Firstly yes there has been research into some aspects of this. The brain does adjust. It can't adjust for frequencies it cannot hear, but then whether we adjust for those wouldn't matter if we can't hear them.Actually, there is no argument or proof for the above adjustment to say we hear it similar or the brain adjusted to some reference standard. The brain does not know nor has it been exposed to a reference standard. If we are deficient in high frequencies, the brain does not compensate as if it is a room correction system.
Actually probably not correct. If the artist pumped the bass up 6 db to make it bass heavy, it still sounds artificially pumped up to someone with lesser bass response in their hearing relative to the rest of the song. The fact it isn't heard as loud as another person doesn't mean the balance of a heavy low end is missed. That is because even with lesser bass response a person's brain knows how much bass vs everything else is normal.You are totally missing the paradox. Yes, it was a trick question.
If you said the above about the first case where the audio system corrected for your deficiency to low frequencies (of which the artist has no knowledge of), then what you heard was exactly what the artist intended but using non-flat system. If you said that about the second using a flat system, you heard less low frequencies than what the artist intended because of your hearing deficiencies using a flat response system.
The scientific research has shown that your last statement is wrong: long term listening results are unreliable compared to short term results. You can read about this (and much much more) in @Floyd Toole's book Sound Reproduction: The Acoustics and Psychoacoustics of Loudspeakers and Rooms.
Similar testing to that has been done. Longer tests simply don't find very small differences. Differences have to be a magnitude or more higher vs shorter term testing. Your just stumping for the hallowed live with it to evaluate it philosophy of subjectively oriented audiophiles. It is a piss poor methodology anyway anyone has seriously investigated it. If you think they are wrong, do the tests, show the error, and become famous.Have to be careful about tests and inferences. Because the study still relies on a A/B test to determine the “reliability” of preference whether based on short term or long term.
Not saying A/B tests are bad or invalid. Just that they test for one dimension, whether a preference gleaned over long term use is detectable in a short comparison test.

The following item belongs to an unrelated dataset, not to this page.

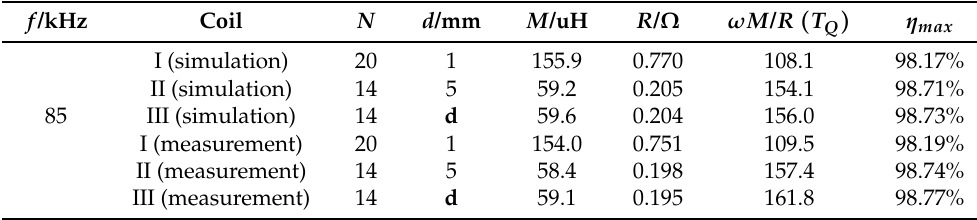
Table 2. Performance comparison of the coils.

A better test would be the following. Let us say, a user preferred equipment A over equipment B after a long time of listening (say 2-4 weeks) under various conditions. To test the reliability of that preference, you give the person those two devices in random sequence for the same period and type of usage but sight unseen as to which brand is in use. Now, collect information, on whether they preferred or not each time. If the preferences were not statistically significantly skewed towards the one they selected earlier, then you can say the selection process was unreliable.